Items listed in a dataset
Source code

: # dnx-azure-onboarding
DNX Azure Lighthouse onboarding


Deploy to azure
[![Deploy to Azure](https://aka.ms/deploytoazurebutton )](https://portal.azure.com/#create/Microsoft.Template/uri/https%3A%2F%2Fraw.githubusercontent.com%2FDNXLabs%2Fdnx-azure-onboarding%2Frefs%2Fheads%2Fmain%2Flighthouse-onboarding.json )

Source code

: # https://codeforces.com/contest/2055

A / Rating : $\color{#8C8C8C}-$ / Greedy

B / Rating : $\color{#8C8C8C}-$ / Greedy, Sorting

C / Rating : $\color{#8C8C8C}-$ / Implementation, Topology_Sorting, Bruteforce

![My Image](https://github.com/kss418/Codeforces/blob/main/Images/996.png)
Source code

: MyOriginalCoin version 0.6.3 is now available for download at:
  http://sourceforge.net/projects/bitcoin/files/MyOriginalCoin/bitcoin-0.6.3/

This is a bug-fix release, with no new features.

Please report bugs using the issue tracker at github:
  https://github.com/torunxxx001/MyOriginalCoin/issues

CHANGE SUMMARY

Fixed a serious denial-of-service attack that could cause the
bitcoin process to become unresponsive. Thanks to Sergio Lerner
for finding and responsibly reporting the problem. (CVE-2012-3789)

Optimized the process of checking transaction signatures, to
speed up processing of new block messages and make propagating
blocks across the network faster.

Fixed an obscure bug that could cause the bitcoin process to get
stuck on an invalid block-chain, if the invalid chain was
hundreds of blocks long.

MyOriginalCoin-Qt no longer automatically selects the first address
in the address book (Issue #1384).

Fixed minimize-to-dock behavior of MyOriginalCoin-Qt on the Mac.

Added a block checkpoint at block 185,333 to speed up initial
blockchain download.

§ **GOAL OF THE EXERCISE**:
Copy out each line carrying the string "cause" from the data.

§ **RESPONSE TO THIS EXERCISE**:
Fixed a serious denial-of-service attack that could cause the
Fixed an obscure bug that could cause the bitcoin process to get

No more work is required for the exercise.